Hundreds of employees signaled they were leaving ahead of a Thursday deadline set by Musk, posting a salute emoji or other symbols familiar to Twitter workers on the company’s internal Slack messaging board. However, it was not always possible to tell if they were doing so because they were leaving or out of solidarity with departing colleagues, according to a current employee who also spoke on condition of anonymity for fear of retaliation, and also a former employee who spoke on condition of anonymity because of the confidentiality required to get severance pay.
Some took to Twitter to announce they were signing off after the deadline. A number of employees took to a private forum outside of the company’s messaging board to discuss their planned departure, asking questions about how it might jeopardize their U.S. visas or if they would get the promised severance pay, according to an employee fired earlier this week.
Twitter leadership sent an unsigned email after the deadline announcing that offices would be closed and employee badge access disabled until Monday. No reason was given, according to an employee who took the voluntary layoff Thursday and spoke on condition of anonymity because of the confidentiality required to get severance pay.
While it’s not clear exactly how many of Twitter’s already-decimated staff took Musk up on his offer, the newest round of departures means the platform is continuing to lose workers just at it is gearing up for the 2022 FIFA World Cup. one of the busiest events on Twitter that can overwhelm its systems if things go haywire.
“To all the Tweeps who decided to make today your last day: thanks for being incredible teammates through the ups and downs. I can’t wait to see what you do next,” tweeted one employee, Esther Crawford, who is remaining at the company and has been working on the overhaul of the platform’s verification system.
Since taking over Twitter less than three weeks ago, Musk has booted half of the company’s full-time staff of 7,500 and an untold number of contractors responsible for content moderation and other crucial efforts. He fired top executives on his first day as Twitter’s owner, while others left voluntarily in the ensuing days. Earlier this week, he began firing a small group of engineers who took issue with him publicly or in the company’s internal Slack messaging system.
Then overnight on Wednesday, Musk sent an email to the remaining staff at Twitter, saying that it is a software and servers company at its heart and he asked employees to decide by Thursday evening if they want to remain a part of the business.
Musk wrote that employees “will need to be extremely hardcore” to build “a breakthrough Twitter 2.0” and that long hours at high intensity will be needed for success.

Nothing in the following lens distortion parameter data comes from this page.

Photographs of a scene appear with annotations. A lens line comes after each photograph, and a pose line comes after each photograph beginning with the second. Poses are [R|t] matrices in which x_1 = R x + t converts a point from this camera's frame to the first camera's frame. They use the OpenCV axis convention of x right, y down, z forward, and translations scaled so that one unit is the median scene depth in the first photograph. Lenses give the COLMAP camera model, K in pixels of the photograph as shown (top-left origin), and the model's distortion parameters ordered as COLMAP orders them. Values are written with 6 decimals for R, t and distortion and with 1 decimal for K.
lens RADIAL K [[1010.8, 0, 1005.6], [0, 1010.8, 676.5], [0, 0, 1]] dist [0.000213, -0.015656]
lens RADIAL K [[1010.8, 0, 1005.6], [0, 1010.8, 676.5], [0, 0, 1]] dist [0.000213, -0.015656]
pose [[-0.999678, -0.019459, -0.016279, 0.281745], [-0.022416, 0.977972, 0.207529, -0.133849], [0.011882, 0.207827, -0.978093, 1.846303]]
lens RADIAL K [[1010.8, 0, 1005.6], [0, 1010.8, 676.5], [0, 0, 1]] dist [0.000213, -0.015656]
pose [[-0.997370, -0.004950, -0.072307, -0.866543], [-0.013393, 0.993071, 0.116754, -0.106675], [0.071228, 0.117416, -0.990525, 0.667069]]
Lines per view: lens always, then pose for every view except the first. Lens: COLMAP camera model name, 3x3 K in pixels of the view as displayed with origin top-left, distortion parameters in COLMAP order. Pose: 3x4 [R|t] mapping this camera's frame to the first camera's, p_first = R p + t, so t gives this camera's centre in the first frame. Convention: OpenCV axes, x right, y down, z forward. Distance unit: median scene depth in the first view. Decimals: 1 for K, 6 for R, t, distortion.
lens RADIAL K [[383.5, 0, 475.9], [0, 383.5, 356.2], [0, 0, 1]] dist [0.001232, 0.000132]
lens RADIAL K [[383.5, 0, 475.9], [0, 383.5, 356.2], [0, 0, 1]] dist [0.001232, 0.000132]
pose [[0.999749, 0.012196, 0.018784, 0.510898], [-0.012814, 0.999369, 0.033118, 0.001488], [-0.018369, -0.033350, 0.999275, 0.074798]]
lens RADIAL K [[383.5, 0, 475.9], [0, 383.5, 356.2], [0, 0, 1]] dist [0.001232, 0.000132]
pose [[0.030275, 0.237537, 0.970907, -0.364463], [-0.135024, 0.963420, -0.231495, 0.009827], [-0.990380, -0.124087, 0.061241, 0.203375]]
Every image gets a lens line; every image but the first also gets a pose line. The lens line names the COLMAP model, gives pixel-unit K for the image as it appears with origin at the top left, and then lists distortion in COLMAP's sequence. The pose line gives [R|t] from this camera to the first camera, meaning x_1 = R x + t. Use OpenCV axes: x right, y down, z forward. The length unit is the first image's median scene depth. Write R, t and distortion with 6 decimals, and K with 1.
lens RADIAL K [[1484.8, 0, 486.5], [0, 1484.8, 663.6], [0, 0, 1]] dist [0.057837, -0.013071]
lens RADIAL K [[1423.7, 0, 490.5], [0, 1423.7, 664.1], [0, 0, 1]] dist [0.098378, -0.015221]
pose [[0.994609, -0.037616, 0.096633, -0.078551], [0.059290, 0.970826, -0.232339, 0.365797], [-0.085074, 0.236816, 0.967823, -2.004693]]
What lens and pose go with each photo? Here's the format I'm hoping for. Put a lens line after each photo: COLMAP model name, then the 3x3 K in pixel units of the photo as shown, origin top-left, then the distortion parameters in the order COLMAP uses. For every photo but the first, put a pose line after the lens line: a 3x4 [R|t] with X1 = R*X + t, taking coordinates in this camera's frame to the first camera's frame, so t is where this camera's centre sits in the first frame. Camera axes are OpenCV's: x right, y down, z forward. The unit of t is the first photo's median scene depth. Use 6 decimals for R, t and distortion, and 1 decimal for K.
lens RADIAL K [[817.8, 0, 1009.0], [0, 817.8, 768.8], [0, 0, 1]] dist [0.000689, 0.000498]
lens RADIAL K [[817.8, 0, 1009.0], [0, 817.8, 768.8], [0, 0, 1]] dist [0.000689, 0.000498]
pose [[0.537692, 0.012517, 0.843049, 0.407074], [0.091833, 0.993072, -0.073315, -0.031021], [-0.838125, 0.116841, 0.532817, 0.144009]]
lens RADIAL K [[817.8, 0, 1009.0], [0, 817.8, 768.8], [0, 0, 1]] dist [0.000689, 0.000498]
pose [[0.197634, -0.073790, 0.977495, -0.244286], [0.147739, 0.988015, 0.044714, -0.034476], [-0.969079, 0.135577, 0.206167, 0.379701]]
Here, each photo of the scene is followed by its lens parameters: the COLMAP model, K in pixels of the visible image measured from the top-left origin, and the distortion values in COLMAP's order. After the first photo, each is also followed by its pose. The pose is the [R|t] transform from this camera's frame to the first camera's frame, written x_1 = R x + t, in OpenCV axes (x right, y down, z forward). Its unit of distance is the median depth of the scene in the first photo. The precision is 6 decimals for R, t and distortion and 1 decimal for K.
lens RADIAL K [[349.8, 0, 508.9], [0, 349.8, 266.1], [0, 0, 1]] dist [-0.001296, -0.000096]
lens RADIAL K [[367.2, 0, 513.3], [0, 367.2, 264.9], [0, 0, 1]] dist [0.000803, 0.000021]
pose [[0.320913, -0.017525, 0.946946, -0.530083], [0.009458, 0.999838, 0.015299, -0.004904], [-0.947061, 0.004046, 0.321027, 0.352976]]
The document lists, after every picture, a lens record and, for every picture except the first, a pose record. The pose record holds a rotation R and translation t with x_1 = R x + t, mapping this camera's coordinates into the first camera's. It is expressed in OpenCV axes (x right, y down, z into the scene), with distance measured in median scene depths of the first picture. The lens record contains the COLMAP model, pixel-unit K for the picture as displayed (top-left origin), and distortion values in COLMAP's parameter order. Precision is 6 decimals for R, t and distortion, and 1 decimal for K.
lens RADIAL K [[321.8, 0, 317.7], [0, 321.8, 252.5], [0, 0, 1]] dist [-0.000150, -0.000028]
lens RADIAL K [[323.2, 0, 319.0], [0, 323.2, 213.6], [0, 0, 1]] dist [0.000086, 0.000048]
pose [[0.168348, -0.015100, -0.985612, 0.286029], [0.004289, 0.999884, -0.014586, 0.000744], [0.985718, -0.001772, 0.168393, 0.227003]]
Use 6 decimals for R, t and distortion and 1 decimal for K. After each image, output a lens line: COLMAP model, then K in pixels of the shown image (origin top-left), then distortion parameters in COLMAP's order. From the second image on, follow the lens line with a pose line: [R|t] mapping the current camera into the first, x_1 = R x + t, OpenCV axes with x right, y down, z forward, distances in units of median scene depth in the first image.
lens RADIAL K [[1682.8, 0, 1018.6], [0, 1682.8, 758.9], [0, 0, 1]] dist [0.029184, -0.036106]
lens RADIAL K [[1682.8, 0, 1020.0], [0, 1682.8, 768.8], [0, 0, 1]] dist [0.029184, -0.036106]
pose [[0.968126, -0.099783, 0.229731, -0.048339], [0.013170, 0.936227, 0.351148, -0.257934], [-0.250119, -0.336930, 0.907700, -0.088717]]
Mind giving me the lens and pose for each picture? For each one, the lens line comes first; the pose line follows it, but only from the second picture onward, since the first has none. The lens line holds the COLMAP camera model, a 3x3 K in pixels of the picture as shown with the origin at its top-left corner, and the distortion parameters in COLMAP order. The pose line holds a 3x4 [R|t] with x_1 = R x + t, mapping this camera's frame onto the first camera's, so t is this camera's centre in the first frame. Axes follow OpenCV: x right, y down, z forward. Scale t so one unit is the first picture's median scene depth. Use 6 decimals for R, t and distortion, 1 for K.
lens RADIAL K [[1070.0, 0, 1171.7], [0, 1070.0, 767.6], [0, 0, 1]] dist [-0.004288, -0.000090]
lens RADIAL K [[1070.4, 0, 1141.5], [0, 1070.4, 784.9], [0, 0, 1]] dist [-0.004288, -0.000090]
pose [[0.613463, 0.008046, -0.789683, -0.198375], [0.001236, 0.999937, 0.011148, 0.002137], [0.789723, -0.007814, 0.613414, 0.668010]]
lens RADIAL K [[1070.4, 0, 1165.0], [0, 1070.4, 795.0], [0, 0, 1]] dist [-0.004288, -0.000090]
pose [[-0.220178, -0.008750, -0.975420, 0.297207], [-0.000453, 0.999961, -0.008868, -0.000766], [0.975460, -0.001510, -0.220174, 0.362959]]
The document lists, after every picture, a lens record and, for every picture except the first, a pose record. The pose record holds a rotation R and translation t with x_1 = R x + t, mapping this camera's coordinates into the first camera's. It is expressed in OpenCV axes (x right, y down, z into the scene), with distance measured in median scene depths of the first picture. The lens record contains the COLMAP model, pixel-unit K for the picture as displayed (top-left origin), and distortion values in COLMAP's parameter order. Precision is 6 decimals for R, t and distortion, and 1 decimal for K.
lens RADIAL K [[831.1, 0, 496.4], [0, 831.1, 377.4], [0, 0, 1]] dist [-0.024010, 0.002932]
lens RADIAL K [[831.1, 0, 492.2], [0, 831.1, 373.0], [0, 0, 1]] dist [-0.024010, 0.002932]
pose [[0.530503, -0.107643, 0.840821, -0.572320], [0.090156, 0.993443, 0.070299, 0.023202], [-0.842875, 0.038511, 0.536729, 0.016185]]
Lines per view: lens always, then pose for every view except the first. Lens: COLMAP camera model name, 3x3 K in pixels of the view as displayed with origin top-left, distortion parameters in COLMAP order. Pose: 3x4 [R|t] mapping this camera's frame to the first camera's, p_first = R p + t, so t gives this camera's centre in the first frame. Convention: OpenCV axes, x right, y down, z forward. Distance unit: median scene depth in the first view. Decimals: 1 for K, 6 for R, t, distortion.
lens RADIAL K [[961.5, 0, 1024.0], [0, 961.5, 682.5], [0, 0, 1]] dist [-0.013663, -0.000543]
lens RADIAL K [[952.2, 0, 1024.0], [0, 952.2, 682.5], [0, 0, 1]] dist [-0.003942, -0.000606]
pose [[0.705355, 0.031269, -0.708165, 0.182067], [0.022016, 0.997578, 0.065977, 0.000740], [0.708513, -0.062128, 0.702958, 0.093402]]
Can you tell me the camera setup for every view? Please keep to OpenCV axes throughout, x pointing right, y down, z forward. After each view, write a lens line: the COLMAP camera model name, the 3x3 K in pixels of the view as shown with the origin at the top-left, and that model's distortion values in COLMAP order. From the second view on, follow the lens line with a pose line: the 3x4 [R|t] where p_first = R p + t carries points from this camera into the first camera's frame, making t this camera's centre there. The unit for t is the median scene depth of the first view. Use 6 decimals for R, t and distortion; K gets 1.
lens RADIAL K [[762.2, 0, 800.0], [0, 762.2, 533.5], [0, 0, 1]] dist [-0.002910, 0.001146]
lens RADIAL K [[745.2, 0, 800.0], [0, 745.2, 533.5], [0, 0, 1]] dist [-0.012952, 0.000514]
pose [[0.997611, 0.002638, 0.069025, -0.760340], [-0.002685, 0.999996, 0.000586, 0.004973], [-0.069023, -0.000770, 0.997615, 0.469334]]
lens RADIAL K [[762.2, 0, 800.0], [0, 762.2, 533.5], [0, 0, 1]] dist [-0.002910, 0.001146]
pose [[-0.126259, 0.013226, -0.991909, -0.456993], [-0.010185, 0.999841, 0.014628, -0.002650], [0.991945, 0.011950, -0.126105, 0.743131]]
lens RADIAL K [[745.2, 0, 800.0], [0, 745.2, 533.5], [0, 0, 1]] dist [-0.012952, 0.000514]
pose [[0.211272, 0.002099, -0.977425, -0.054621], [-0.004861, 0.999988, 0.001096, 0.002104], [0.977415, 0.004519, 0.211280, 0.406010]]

But in a Thursday email, Musk backpedaled on his insistence that everyone work from the office. His initial rejection of remote work had alienated many employees who survived the layoffs.
He softened his earlier tone in an email to employees, writing that “all that is required for approval is that your manager takes responsibility for ensuring you are making an excellent contribution.” Workers would also be expected to have “in-person meetings with your colleagues on a reasonable cadence, ideally weekly, but not less than once per month.”
As of 7 p.m. Pacific Time, the No. 1 topic trending in the United States was “RIPTwitter” followed by the names of other social media platforms: “Tumblr,” “Mastodon” and “MySpace.”